### ТЕКСТ ДЛЯ ИЗУЧЕНИЯ
Дело в том, что японцы ничего, в том числе и религию, не воспринимают системно, в целом. Сила этого народа состоит в умении творчески перерабатывать любую информацию, виртуозно переделывая ее, приспосабливая под себя. Сегодня они могут сделать это с достижениями ядерной физики, тысячу лет назад они поступили так с буддизмом. Синто, да еще при поддержке конфуцианства, попавшего в Японию одновременно с буддизмом и привнесшего строгую семейную идеологию, не могло приветствовать безбрачных идеалов материкового буддизма. Для соответствия японской религиозной почве нужна была коренная реконструкция новой веры, и очень скоро буддизм испытал на себе возможности японской идеологической «мясорубки». Китайские варианты учения Будды стали японскими, ярко отражающими специфику мышления этого удивительного народа, а некоторые секты, попавшие в Японию из Китая, сегодня и вовсе считаются истинно японскими, как это произошло, например, со школой Чань, ставшей известным на весь мир дзэн-буддизмом. Многие другие, до сих пор совершенно иначе воспринимаемые на материке догмы буддизма в корне изменились под влиянием японских реалий вплоть до того, что монахи стали принимать целибат только после того, как создадут крепкие семьи с многочисленным потомством и реализуют все свои плотские возможности. Даже исключительно добродетельная и чрезвычайно почитаемая индийская бодхисатва Авалокитешвара, ставшая в Китае богиней милосердия Гуань-инь, а в Японии принявшая имя Каннон (кстати, всемирно известная марка японских фотоаппаратов — это в честь нее), — и та распахнула одежды в скульптурном изображении в храме Кансёдзи в городе Татэбаяси. Впрочем, в Китае Гуань-инь вообще поклонялись как покровительнице лесбийских обществ — ведь она отвергла брак ради спасения всего живого! В Японии же уже в начале XX века русский японовед профессор Е. Г. Спальвин описывал эротические элементы в сугубо буддийском празднике поминовения усопших — О-Бон: «...эта ночь свободна для совокуплений сельчан, — и если в эту ночь у девушки нет любовника, родители нанимают его, чтобы их дочь не была опозорена нелюбовью, — чтобы дочь их была благословлена любовью. И до сих пор сохранился в деревнях обычай общего обладания девушкой до брака, когда только после брака она переходит в единоличное обладание мужу, — причем она за это платит обществу “первой ночью”, в честь богини Каннон, богини милосердия»[11].

### ЗАДАНИЕ
В тексте о японском буддизме какая школа, пришедшая из Китая, стала известна на весь мир как дзэн-буддизм? Приведенный далее материал для работы не нужен.

### ИСХОДНЫЕ ДАННЫЕ
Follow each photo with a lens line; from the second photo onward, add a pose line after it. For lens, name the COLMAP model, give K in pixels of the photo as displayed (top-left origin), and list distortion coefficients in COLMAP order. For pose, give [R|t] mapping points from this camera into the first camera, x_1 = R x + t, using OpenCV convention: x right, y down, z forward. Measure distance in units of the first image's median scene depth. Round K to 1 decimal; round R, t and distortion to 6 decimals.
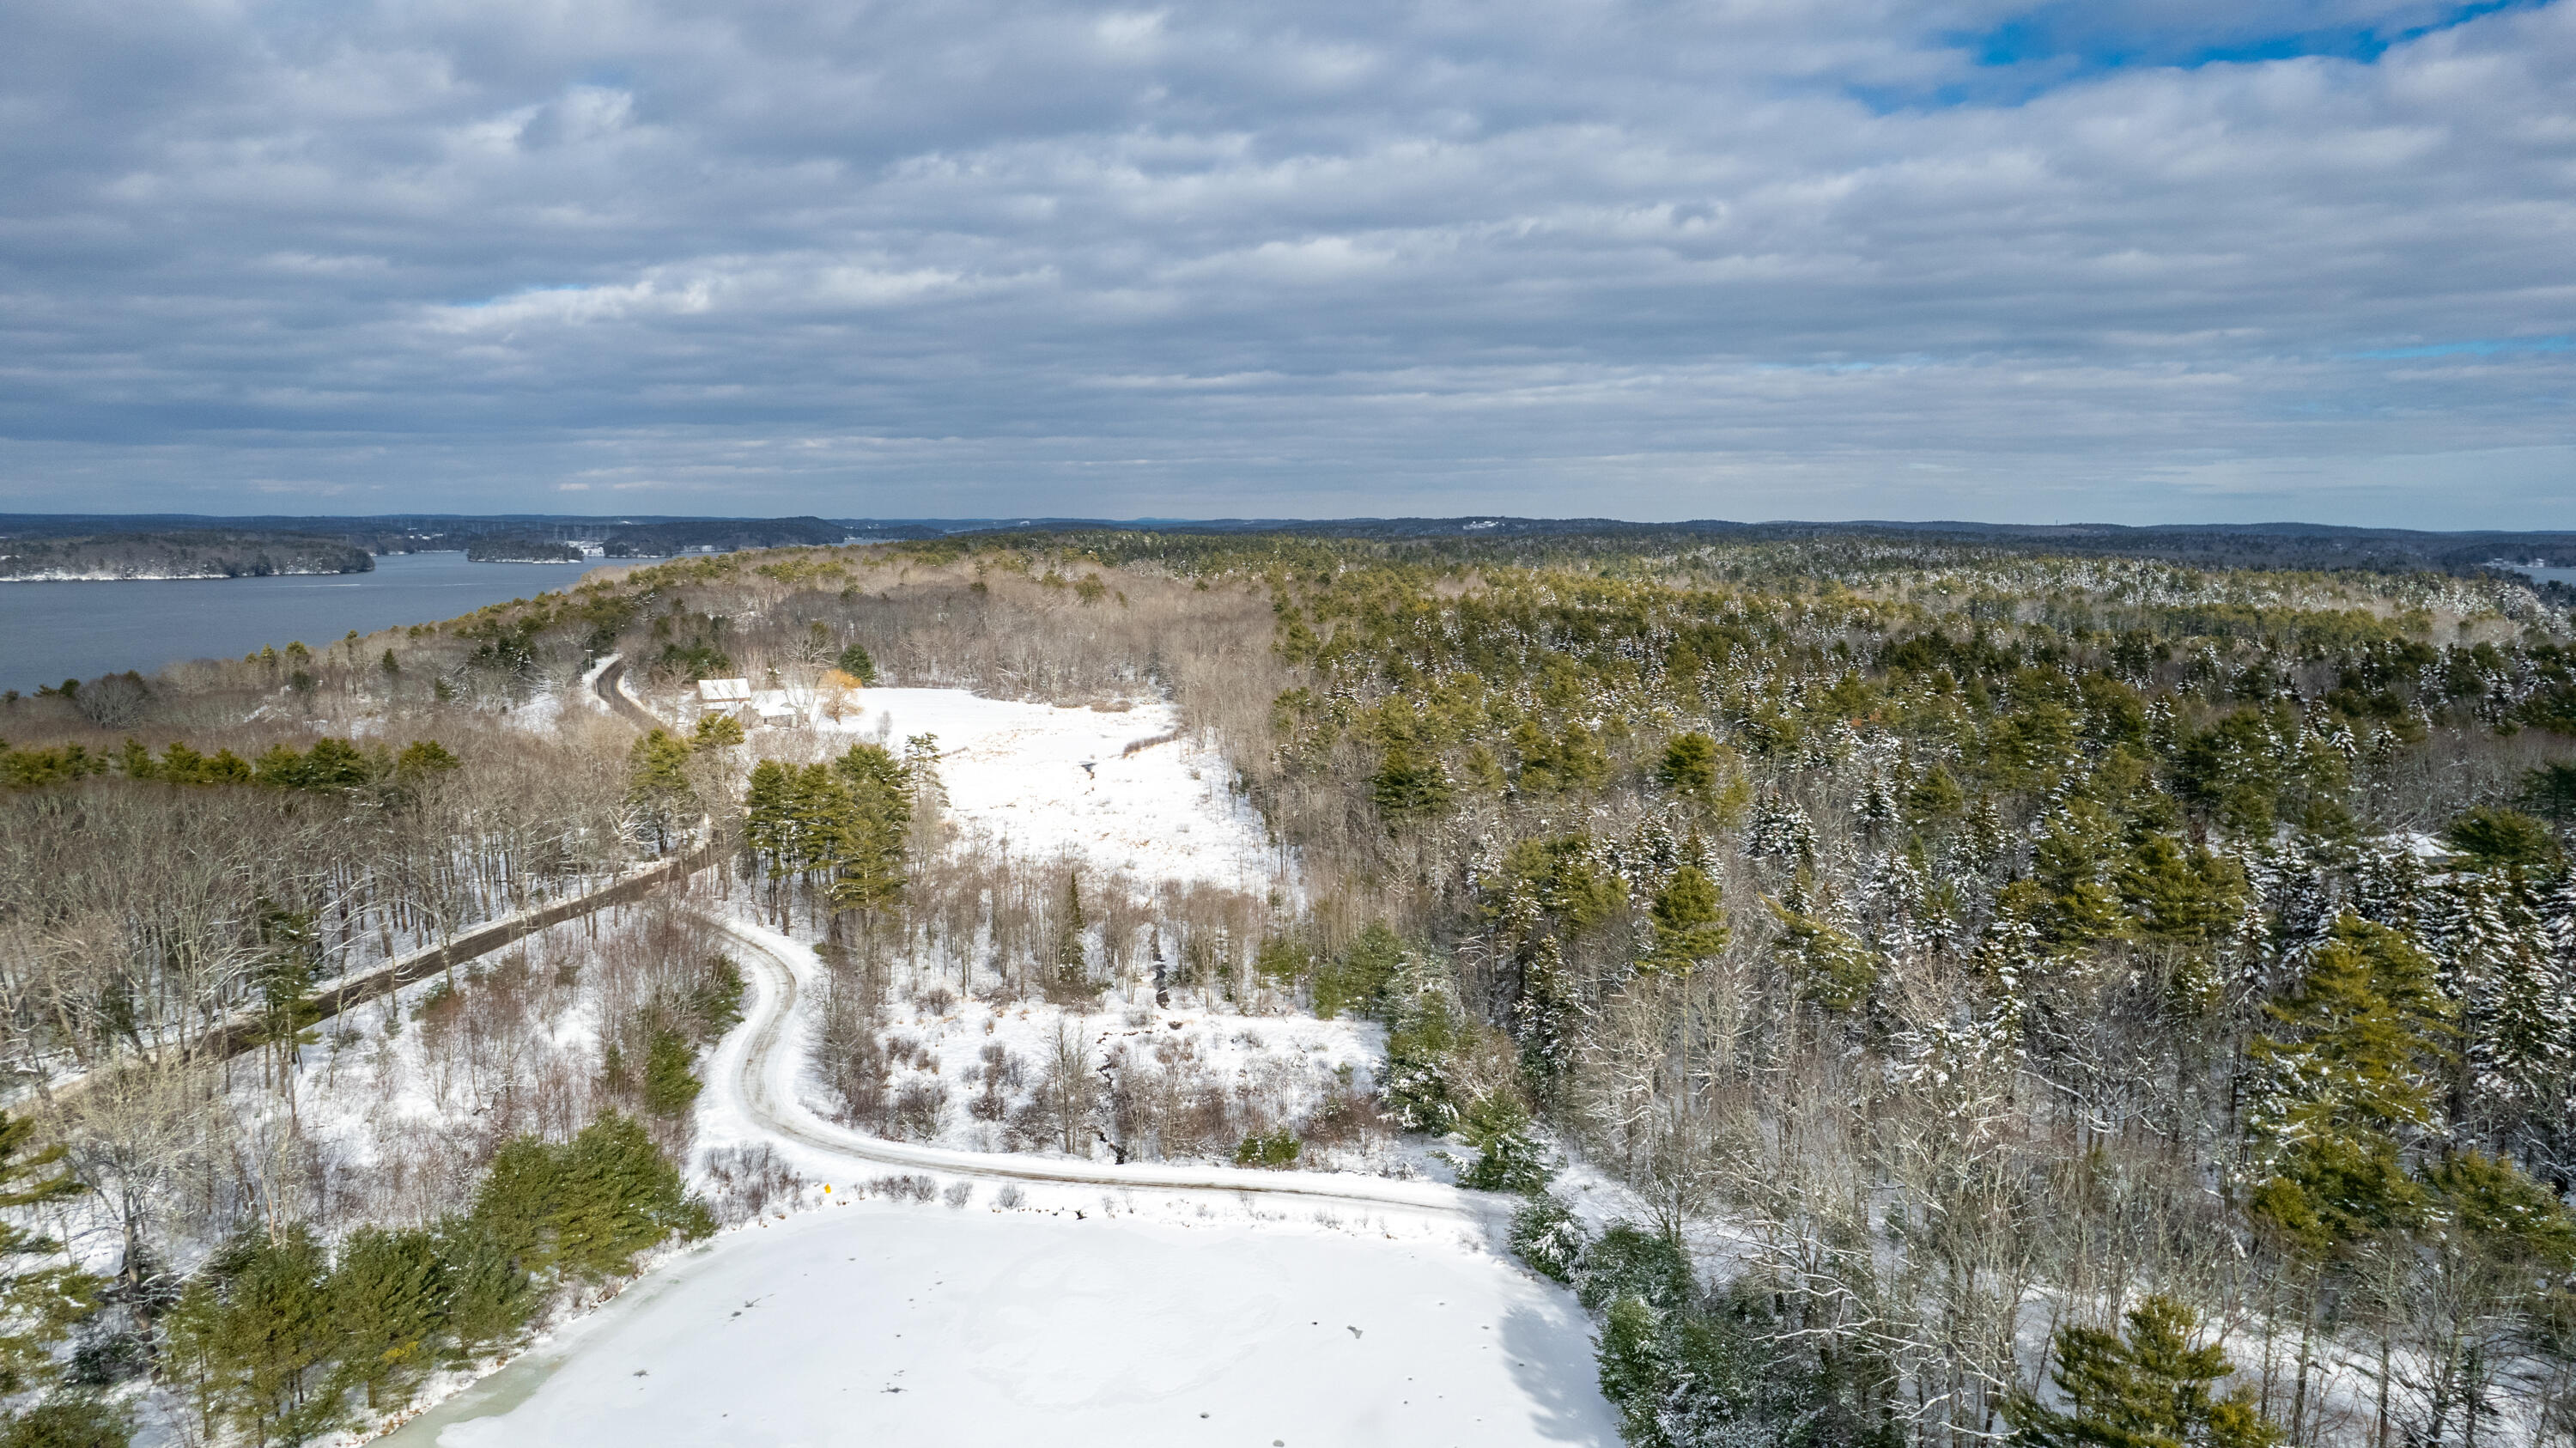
lens RADIAL K [[1646.9, 0, 1288.0], [0, 1646.9, 724.0], [0, 0, 1]] dist [-0.074967, 0.060269]
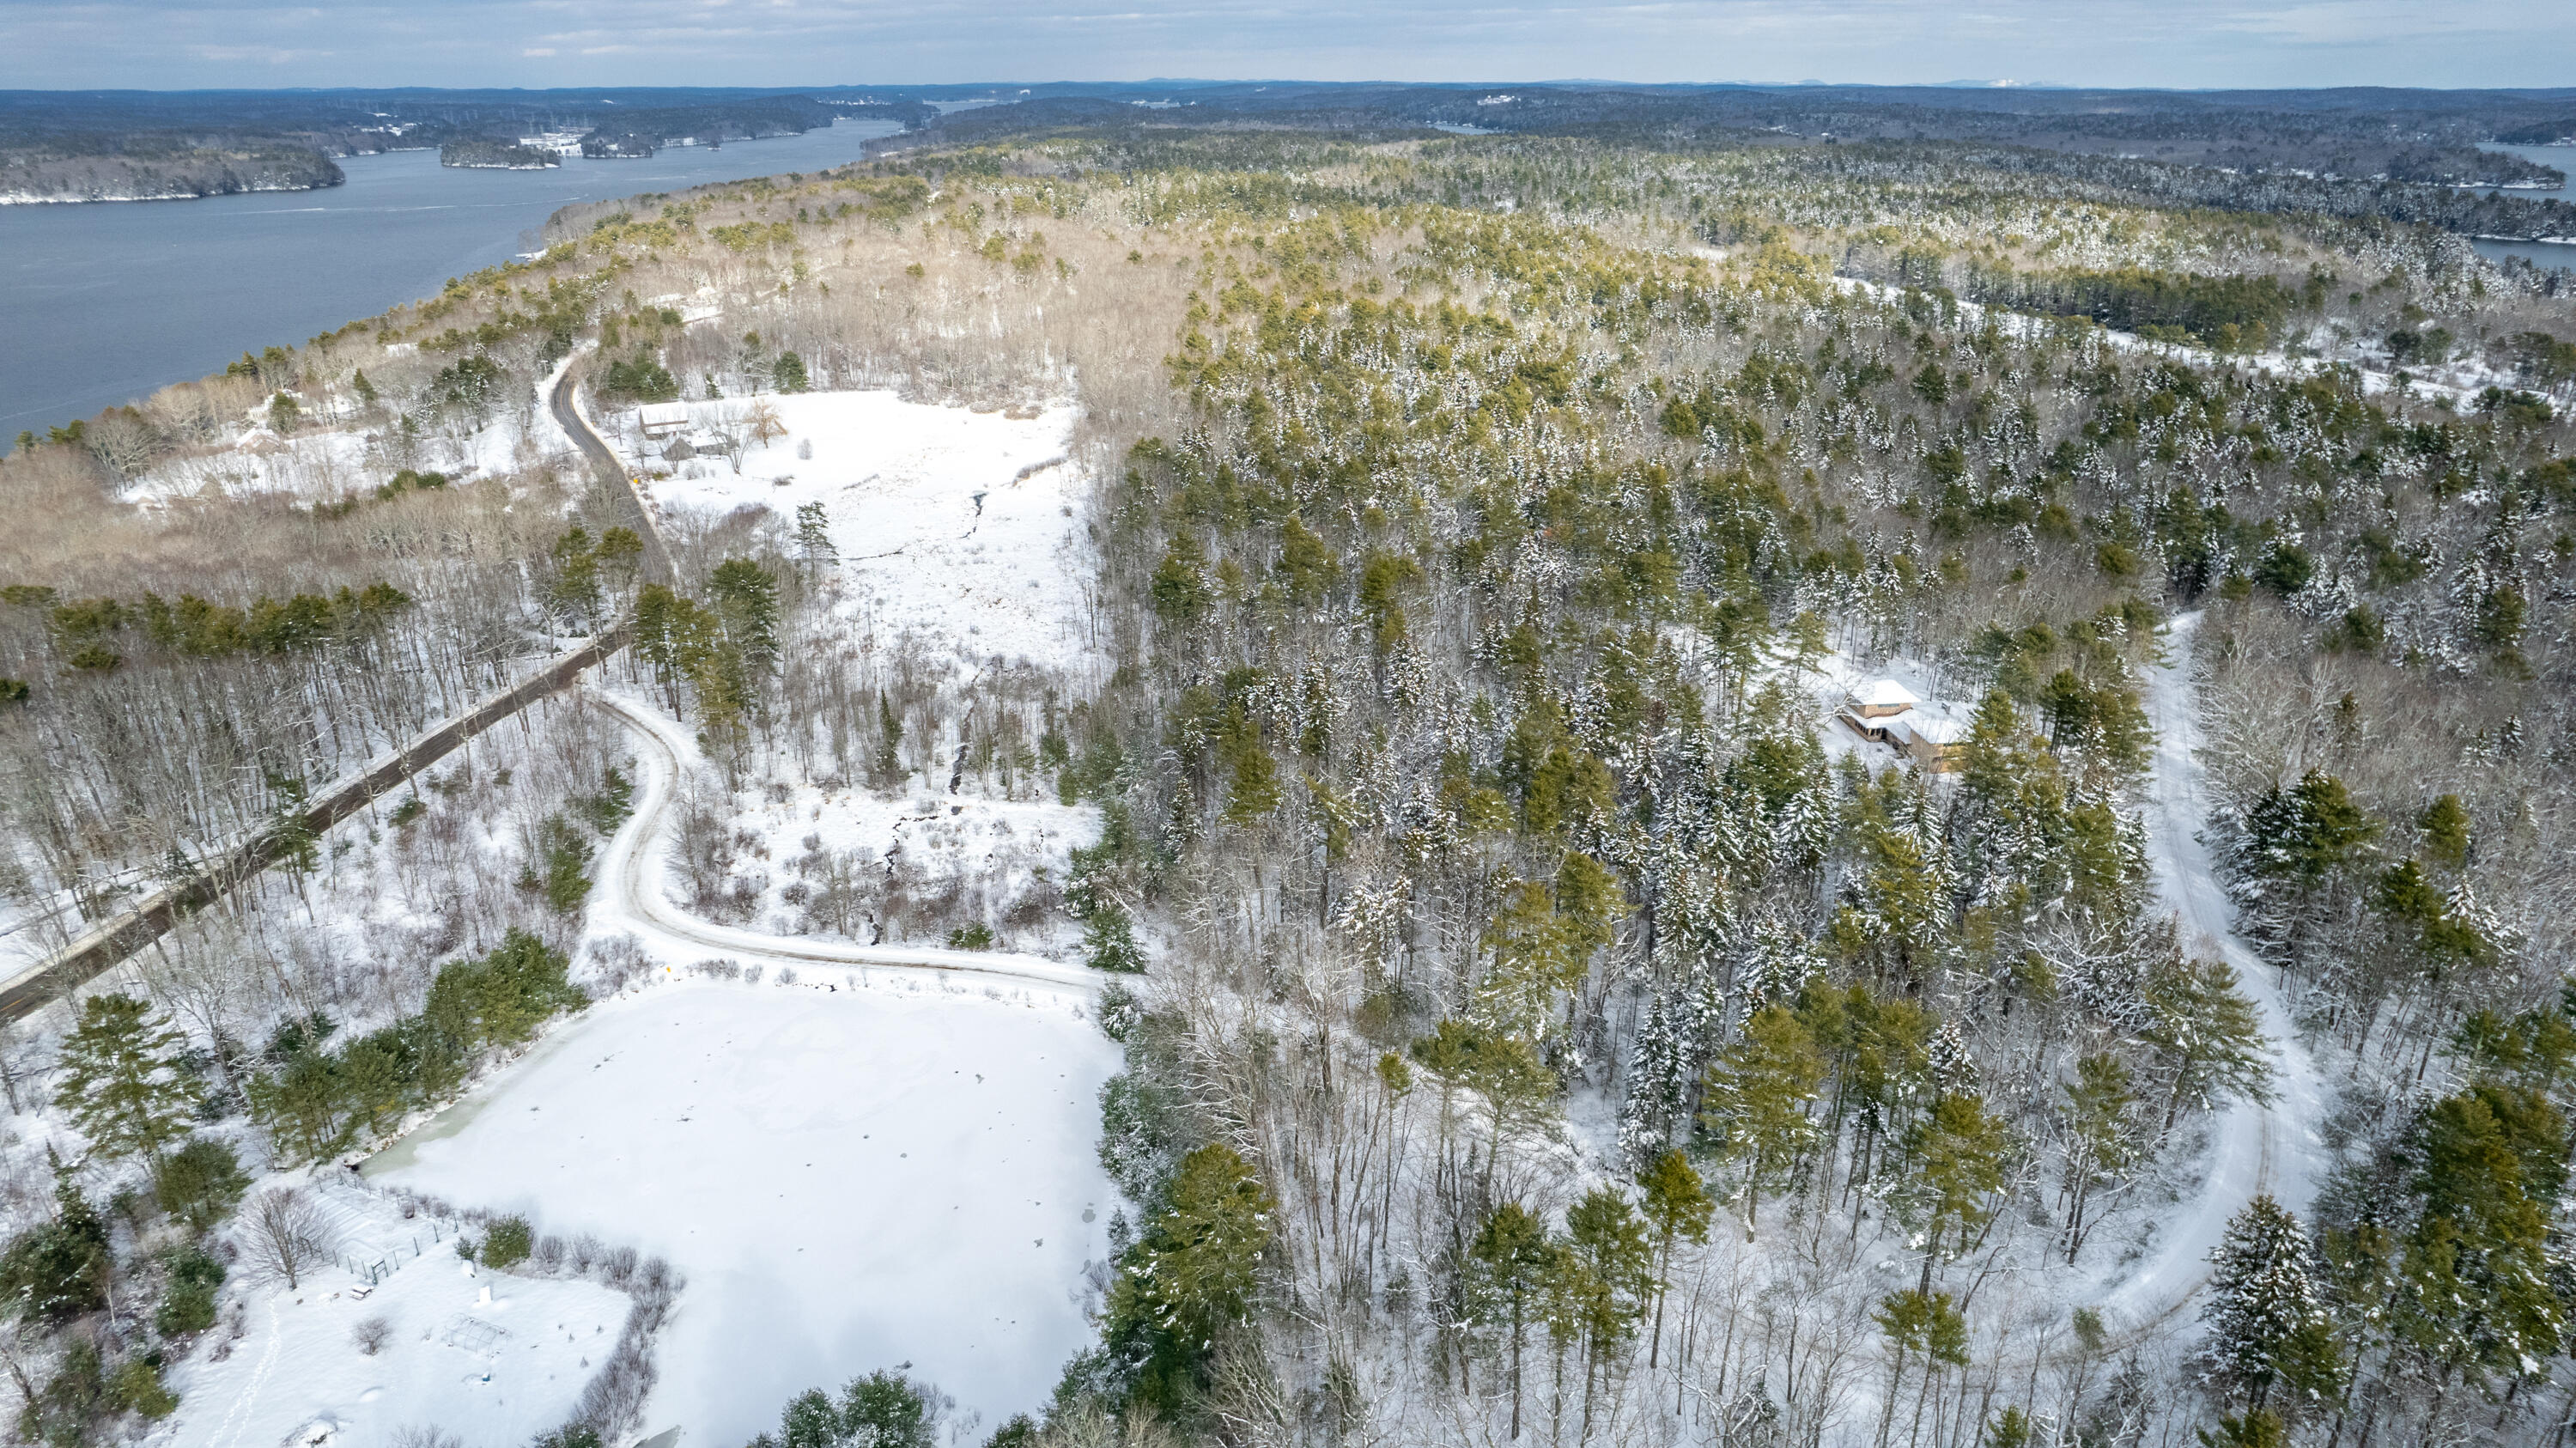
lens RADIAL K [[1646.9, 0, 1288.0], [0, 1646.9, 724.0], [0, 0, 1]] dist [-0.074967, 0.060269]
pose [[0.999920, -0.003896, -0.012011, 0.247979], [0.006763, 0.968508, 0.248889, -0.245143], [0.010663, -0.248950, 0.968458, -0.314153]]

### ОТВЕТ
Школа Чань.